Your assignment
Convert every line of the entries below into a JSON list of strings, one string per line, omitting blank lines and the pictures.

=== Section Start ===

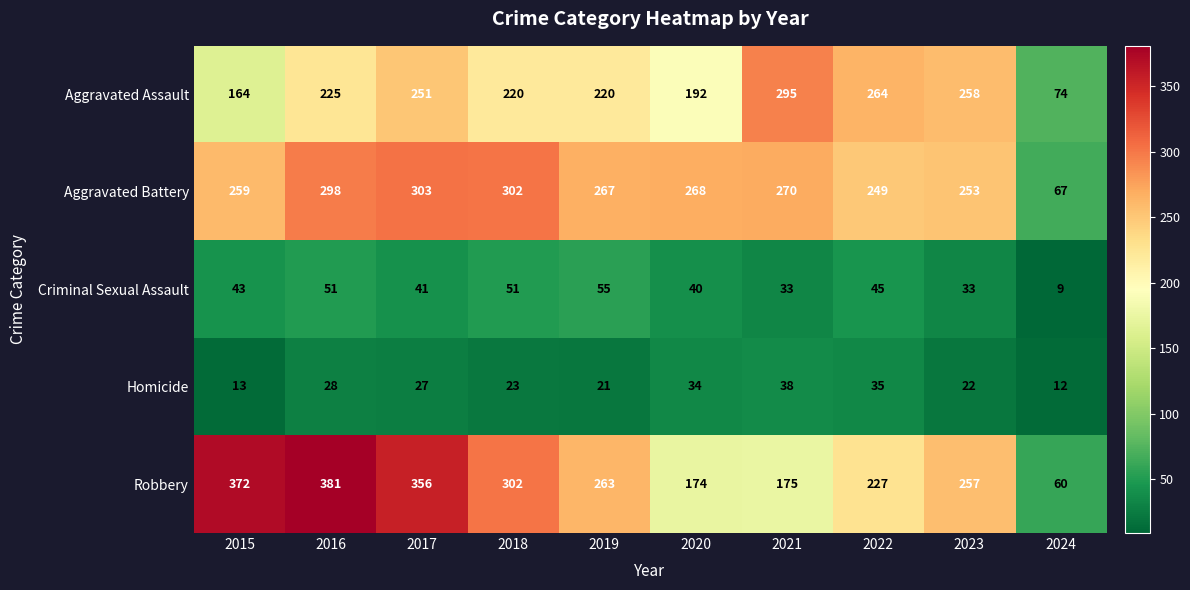

What is the difference between the maximum and minimum values in the Homicide series?

26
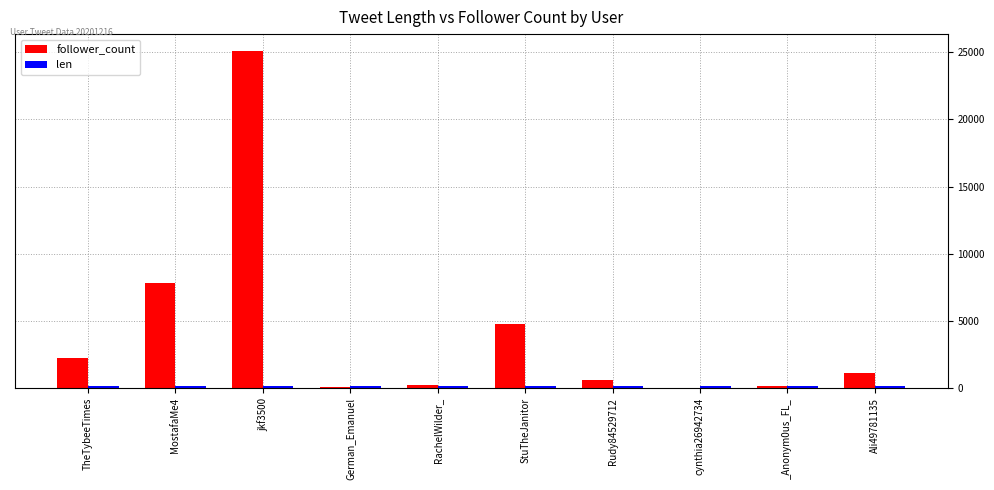

What is the maximum value shown in the chart?

25089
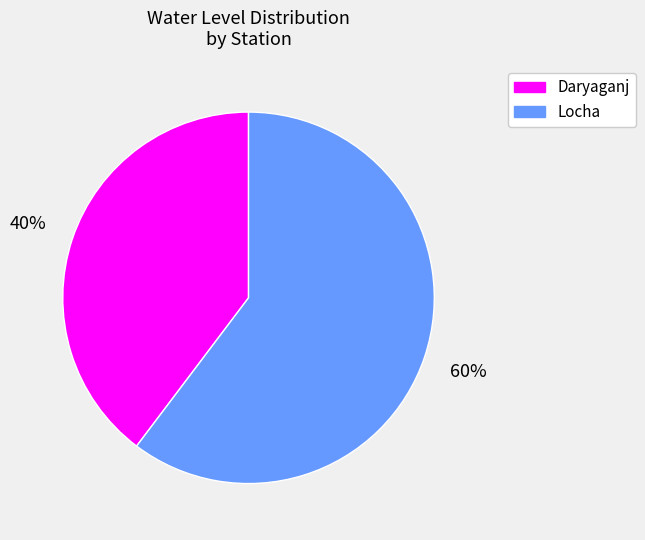

Approximately how many times larger is the value at Daryaganj compared to Locha?

0.7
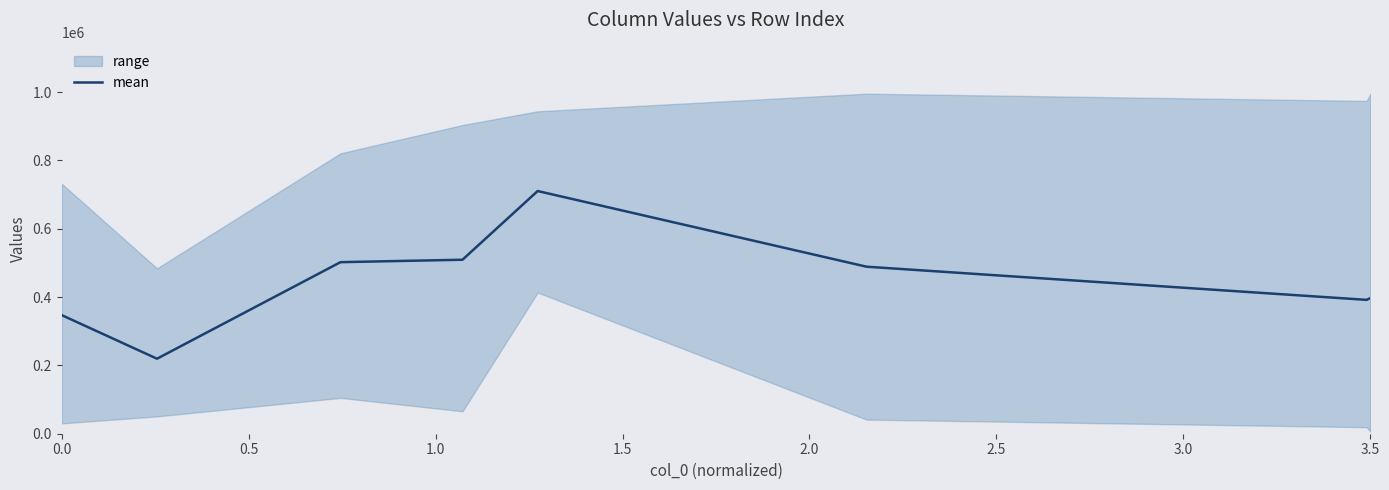

Reading left to right, list all the values displayed in this chart.

347328.2	219613.7	502312.0	509432.3	710583.5	489009.3	391921.7	397226.5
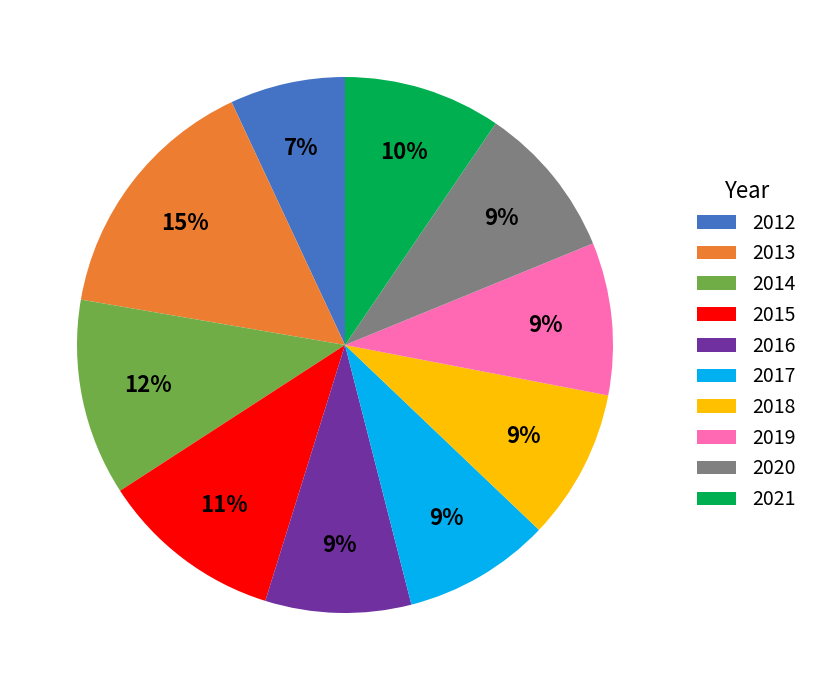

Do 2016 and 2019 together represent more than half of the pie?

No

=== Section End ===

Task response
[
  "What is the difference between the maximum and minimum values in the Homicide series?",
  "26",
  "What is the maximum value shown in the chart?",
  "25089",
  "Approximately how many times larger is the value at Daryaganj compared to Locha?",
  "0.7",
  "Reading left to right, list all the values displayed in this chart.",
  "347328.2\t219613.7\t502312.0\t509432.3\t710583.5\t489009.3\t391921.7\t397226.5",
  "Do 2016 and 2019 together represent more than half of the pie?",
  "No"
]